Segment Start: Material to process

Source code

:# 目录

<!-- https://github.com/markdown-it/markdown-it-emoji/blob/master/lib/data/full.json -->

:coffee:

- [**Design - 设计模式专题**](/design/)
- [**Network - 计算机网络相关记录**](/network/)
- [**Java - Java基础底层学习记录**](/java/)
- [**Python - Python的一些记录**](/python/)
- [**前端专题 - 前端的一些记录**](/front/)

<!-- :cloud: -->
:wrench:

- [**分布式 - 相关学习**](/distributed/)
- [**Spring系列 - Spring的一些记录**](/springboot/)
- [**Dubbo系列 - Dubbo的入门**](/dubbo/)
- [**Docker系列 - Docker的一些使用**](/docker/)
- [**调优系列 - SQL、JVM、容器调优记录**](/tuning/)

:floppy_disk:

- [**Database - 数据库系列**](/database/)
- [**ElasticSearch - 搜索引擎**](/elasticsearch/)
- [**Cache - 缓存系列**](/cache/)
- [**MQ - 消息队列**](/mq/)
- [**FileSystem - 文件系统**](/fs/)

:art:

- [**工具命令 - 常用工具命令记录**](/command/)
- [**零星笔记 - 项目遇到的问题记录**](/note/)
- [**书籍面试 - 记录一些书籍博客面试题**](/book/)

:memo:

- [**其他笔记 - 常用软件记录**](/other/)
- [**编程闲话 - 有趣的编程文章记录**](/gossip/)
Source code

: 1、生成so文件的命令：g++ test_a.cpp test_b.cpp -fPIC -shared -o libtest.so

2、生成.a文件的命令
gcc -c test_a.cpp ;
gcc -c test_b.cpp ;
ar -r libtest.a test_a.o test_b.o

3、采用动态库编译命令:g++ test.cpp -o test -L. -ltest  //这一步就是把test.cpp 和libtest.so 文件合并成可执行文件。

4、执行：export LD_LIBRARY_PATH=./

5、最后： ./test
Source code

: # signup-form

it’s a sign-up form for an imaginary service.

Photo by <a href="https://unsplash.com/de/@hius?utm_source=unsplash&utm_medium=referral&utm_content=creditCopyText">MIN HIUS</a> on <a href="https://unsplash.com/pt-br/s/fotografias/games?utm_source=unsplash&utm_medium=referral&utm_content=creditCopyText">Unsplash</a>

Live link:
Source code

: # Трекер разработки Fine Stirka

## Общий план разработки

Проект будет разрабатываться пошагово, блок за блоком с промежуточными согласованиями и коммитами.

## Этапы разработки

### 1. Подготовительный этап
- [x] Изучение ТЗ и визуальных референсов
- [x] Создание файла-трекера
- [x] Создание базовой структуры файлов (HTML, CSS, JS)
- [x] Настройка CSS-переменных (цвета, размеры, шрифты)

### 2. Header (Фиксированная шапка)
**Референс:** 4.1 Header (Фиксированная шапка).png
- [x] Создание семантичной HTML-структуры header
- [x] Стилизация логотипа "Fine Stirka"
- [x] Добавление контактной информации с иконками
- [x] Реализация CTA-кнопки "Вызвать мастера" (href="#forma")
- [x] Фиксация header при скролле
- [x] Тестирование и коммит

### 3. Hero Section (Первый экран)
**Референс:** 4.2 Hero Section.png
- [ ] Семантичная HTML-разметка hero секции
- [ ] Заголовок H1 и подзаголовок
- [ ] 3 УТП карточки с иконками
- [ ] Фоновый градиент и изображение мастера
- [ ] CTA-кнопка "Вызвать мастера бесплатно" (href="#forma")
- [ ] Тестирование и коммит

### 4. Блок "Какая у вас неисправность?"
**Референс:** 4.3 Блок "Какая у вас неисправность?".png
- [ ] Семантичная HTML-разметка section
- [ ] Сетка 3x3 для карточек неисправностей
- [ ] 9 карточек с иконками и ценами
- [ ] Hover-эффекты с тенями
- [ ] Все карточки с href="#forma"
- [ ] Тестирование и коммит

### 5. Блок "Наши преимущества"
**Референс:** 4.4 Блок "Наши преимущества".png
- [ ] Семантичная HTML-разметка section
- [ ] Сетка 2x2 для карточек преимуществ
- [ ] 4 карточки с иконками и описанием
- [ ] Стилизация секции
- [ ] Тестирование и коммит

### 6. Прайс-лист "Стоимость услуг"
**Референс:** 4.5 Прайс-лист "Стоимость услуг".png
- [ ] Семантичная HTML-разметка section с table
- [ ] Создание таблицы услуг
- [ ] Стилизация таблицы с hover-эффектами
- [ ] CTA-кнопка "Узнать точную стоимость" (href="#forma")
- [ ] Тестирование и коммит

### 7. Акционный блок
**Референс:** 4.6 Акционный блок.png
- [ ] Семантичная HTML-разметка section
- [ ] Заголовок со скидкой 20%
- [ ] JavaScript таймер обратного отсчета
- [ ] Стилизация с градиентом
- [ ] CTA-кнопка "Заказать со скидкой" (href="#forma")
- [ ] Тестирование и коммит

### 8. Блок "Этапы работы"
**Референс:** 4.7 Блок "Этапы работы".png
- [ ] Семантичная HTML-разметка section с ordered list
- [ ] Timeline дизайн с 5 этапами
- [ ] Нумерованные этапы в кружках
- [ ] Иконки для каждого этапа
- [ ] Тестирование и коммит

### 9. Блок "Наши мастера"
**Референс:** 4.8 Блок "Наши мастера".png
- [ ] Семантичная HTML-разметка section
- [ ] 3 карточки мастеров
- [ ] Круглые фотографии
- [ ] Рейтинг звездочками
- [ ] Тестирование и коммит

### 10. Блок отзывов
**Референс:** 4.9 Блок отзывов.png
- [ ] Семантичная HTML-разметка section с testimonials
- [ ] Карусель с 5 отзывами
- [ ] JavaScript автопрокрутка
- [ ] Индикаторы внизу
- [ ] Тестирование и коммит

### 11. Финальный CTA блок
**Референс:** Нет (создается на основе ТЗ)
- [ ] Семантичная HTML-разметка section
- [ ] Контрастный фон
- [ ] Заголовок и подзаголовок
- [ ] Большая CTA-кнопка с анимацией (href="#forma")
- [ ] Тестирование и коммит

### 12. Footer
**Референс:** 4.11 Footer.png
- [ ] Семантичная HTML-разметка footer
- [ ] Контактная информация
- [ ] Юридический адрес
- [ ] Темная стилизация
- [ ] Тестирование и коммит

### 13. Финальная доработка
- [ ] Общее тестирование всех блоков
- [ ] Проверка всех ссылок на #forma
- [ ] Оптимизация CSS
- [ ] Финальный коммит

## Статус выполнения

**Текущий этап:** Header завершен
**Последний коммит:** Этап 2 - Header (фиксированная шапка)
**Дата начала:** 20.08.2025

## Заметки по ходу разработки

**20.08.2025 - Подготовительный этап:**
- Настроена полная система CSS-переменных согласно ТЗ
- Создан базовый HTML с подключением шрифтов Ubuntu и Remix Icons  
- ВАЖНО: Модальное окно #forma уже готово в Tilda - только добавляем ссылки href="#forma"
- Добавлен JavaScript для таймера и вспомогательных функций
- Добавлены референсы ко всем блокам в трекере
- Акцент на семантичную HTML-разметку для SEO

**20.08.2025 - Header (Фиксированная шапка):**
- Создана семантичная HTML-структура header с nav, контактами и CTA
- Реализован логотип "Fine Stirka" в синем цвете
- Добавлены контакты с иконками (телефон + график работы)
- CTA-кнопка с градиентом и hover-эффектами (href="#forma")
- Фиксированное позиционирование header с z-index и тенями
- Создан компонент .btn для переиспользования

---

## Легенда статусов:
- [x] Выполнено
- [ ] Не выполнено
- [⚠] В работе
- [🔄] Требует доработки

Segment End: Material to process
Segment Start: Material to process

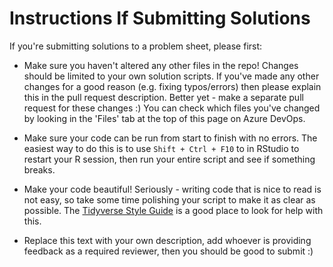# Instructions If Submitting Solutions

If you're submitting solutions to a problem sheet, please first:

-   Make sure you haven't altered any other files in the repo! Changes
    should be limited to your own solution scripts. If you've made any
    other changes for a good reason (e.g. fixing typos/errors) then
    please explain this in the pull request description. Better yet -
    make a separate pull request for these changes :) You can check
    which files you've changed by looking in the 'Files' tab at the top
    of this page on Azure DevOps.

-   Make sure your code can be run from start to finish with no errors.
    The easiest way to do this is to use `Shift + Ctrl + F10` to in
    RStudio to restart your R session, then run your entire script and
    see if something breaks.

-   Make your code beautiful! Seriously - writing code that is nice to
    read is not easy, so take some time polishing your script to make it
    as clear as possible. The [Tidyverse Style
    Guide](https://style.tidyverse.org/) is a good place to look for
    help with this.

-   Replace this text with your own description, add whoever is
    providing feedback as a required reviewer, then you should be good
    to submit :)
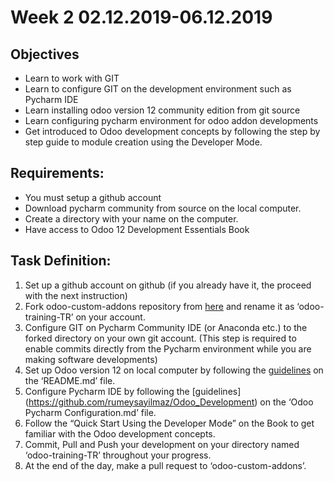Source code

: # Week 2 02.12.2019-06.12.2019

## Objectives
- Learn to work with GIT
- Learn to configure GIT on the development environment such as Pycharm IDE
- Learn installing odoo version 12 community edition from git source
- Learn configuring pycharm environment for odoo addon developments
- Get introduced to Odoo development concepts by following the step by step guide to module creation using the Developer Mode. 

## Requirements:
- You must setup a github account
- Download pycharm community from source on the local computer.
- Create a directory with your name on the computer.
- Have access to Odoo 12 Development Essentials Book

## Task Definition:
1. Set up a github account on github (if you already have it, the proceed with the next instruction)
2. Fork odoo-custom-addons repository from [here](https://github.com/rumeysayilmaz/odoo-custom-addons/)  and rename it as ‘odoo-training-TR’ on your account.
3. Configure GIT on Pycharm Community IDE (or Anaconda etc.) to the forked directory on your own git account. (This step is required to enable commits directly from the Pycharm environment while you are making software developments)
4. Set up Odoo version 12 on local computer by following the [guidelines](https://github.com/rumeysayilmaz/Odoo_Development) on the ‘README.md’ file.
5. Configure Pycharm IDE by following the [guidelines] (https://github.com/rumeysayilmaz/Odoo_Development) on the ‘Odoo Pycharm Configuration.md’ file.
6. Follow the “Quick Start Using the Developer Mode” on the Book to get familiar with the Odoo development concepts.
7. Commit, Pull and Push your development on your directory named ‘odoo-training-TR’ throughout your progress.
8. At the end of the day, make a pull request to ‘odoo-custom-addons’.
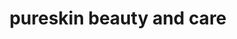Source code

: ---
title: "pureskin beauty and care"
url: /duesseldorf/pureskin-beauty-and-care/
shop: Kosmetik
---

Segment End: Material to process

Exercise objective: Swap "CTA" for "Call-to-Action" in the lines between the one holding "Header (Фиксированная шапка):**" and the one holding "- [🔄] Требует доработки", inclusive, and write out those lines with nothing else altered.

Exercise solution:
**20.08.2025 - Header (Фиксированная шапка):**
- Создана семантичная HTML-структура header с nav, контактами и Call-to-Action
- Реализован логотип "Fine Stirka" в синем цвете
- Добавлены контакты с иконками (телефон + график работы)
- Call-to-Action-кнопка с градиентом и hover-эффектами (href="#forma")
- Фиксированное позиционирование header с z-index и тенями
- Создан компонент .btn для переиспользования

---

## Легенда статусов:
- [x] Выполнено
- [ ] Не выполнено
- [⚠] В работе
- [🔄] Требует доработки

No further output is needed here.